A Malaysian-Chinese who discovered her passion for cooking and baking as she was about to leave home for studying abroad--because no one will be fixing her meals anymore. She tries preparing foods from scratch and likes to look at recipes, cooking and baking blogs and Web sites, and watch culinary videos to get inspirations and improve her cooking and baking skills. Trying out new recipes has always been fun for her! Despite that, she has a weak spot in food presentation. Her mom has been a major influence in getting her into the wonderful culinary and baking world although they both aren't experts. As a student in the States, her host families have helped improve her baking skills. She also is learning food photography on her own. (Although she couldn't afford a DSLR camera now, she'll someday.) She wishes she could fix meals for her family back home. Sadly, they're miles apart.

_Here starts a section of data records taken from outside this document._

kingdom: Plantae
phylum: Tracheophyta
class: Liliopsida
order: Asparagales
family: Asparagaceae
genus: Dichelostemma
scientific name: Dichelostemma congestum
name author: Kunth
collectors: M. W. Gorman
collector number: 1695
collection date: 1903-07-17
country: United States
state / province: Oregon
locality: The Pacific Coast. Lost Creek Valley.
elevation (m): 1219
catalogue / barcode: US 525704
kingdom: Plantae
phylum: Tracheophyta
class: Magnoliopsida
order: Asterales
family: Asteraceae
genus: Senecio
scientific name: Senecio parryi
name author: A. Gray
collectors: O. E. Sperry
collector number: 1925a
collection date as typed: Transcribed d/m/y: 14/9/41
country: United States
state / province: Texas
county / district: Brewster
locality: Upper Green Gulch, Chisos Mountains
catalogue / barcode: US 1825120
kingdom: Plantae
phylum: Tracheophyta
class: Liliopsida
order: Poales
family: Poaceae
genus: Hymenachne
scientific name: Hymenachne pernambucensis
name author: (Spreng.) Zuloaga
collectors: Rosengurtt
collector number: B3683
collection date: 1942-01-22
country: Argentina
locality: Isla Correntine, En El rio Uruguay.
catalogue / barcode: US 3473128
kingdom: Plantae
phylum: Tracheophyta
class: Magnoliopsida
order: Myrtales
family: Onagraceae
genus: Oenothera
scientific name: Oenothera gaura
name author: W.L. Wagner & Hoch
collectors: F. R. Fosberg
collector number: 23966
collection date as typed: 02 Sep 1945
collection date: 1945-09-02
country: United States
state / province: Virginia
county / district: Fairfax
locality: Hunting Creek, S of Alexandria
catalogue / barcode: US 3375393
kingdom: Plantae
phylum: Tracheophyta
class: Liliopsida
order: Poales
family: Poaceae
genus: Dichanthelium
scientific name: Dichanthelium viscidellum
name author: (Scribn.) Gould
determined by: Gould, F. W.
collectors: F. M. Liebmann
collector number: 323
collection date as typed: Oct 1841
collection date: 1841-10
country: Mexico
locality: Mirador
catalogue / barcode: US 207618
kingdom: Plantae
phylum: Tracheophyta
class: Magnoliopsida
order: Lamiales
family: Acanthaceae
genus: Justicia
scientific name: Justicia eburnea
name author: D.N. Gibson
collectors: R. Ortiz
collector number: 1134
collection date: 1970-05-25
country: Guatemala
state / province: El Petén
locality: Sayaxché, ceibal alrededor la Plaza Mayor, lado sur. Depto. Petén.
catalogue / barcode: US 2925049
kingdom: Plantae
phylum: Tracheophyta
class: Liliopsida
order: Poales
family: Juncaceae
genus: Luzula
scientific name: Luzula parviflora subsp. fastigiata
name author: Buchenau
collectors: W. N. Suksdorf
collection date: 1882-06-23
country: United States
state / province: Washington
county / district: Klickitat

My favorite things to cook
When it comes to main courses, she still prefers Asian cuisines. She frequently stir fries, fries, steams, braises, stews and slow cooks. Her family loves her Hong Kong-style steamed fish, stir-fried romaine lettuce with preserved tofu, and kangkung belacan, a type of Malaysian vegetable stir-fried with chilies and dried shrimp paste. They also love her Chinese/Malaysian soup-based desserts like barley soup with dried beancurd sticks and mung bean soup ... Basically, anything that she prepares. She loves her own fried rice *blushing*. But, she sometimes craves for Western foods like pastas and fish and chips. Also, she loves baking and pastry art. After staying in U.S. for sometime, her baking/pastry skills have improved. So far, she's tried making yeast and quick breads, bars and cookies, cakes, pies and tarts, Asian pastry, desserts and snacks, pizzas, and quick treats like pancakes.
My favorite family cooking traditions
On the first morning of Chinese New Year, her mom will prepare the fabulous and healthy "Luo Hon Zai," a Chinese vegetarian dish seasoned with preserved tofu and consisting of ingredients such as dried beancurd sticks, various types of edible fungi and vegetables. Her family will then serve it with rice and end the breakfast with a gingery soup-based Chinese dessert consisting of things like tong yun, or glutinous-rice balls, lotus and gingko seeds. Other than that, her family's everyday meals consist mostly of simple and yet yummy home-cooked dishes with Chinese (specifically Cantonese), Malay, Indian, Peranakan and Thai influences.
My cooking triumphs
Depending on how "triumph" is defined. For her, when any dishes and desserts that she makes have passed her own, family's and friends' taste tests, they're considered triumphs.
My cooking tragedies
Minor ones include cutting and burning her own fingers, accidentally spilling food while fixing meals ... and the aftermath: She had to clean her kitchen. Major ones include overproofing her bread dough in the fridge because she was experimenting with low-temperature rising of bread dough. The dough ended up smelled and tasted like alcohol. Fortunately, she remedied the situation by dividing up and pan frying the dough. At least, nothing went wasted, and she still could enjoy yeasted flat bread. Haha ...! Now, she knows what to do when bread dough is "misbehaving."